A day old baby boy was forcibly removed from his mother at a maternity hospital due to "great concern" he was at serious risk of injury or possible death, the Child and Family Agency has told the High Court.
There was “no alternative” to separating the child from his mother as social workers faced a situation where mother and baby were fit for discharge that evening “and could disappear into the Dublin air”, Barry O’Donnell SC, for the agency, said.
The parents had not opposed their several other children being taken into care over concerns of neglect, domestic violence and the mother’s mental health, he noted.
The agency’s concerns for this child included the parents had left several different “substandard” tenancies due to “erratic behaviour” and the agency had no current address for them.
There were also serious concerns about the mother’s mental health presentation, including delusional behaviour during pregnancy such as saying demons and spirits were trying to take the baby out of her.
The parents failed to engage with a safety plan for the baby and did not attend a pre birth case conference where professionals expressed serious concerns and put the unborn on the child protection notification system.
There was limited engagement by the mother with social workers and the father was hostile, insisting he would speak for his wife in any engagement with professionals.
The mother had failed to attend several access appointments with her children and during her pregnancy failed to attend some of her ante-natal appointments, he added.
Counsel was opposing judicial review proceedings by the mother and child alleging their rights to constitutional justice and fair procedures were infringed because of the way in which emergency and interim care orders were made earlier this month.
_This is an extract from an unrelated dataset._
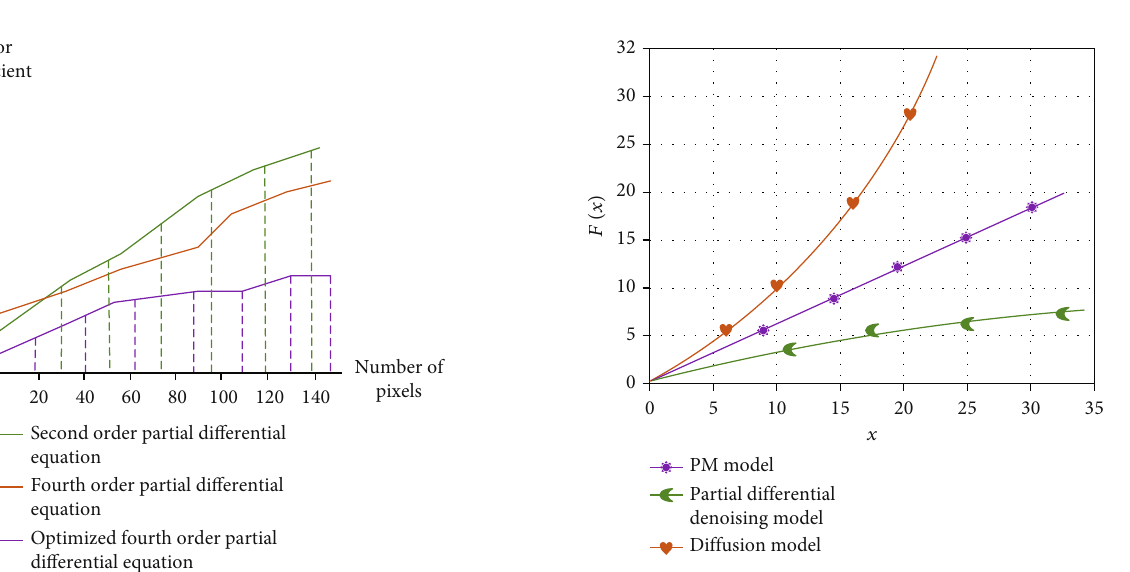
Figure 4: Comparison of error coe ffi cients of second-order partial di ff erential equation, fourth-order partial di ff erential equation, and optimized fourth-order partial di ff erential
The father, a notice party, makes similar claims in the proceedings.
The hearing concluded on Friday and Mr Justice Seamus Noonan said he hoped to rule as soon as possible.
The newborn was removed from his mother on foot of an emergency care order made earlier that day by the District Court. An interim order was made two days later and is returnable to next week.
During exchanges with Mr O’Donnell, Mr Justice Noonan said his concern was whether there was an alternative to this “extraordinarily dramatic” removal by three gardaí and two social workers. The mother reacted “by clinging to the baby as any mother might”.
The European Court of Human Rights (ECHR) has said all reasonable alternatives must be considered before such a “dramatic” step is taken, he said.
While a possible alternative was an order directing the child remain in the hospital with access by the mother, it appeared the District Court was not given such options.
Mr O’Donnell said the court could not infer the mother might have reacted any differently if the child was removed to another part of the hospital rather than put in emergency foster care.
The 1991 ChildCare Act does not require the agency to have a protocol in place concerning newborns about whom there are safety concerns, he added.
The judge remarked the ECHR jurisprudence seemed to suggest such a protocol might be appropriate.
When Mark William Murphy BL began closing arguments for the mother, the judge asked was she seeking the baby's return to her care.
Mr Murphy said he had no instructions otherwise but the court could make any orders it considered appropriate in the child’s best interests.
Counsel said the ECHR jurisprudence puts newborns in a “unique” category and the Child and Family Agency is obliged to show all reasonable alternatives were explored. It was “unreal” to suggest there was any actual exploration of alternatives in this case, he said.
Alan Brady BL, for the father, said his client believe the child should ultimately be returned to the mother. His child has “clear” rights to have decisions about his welfare made as part of a fair process and that position did not change because the other children were in care.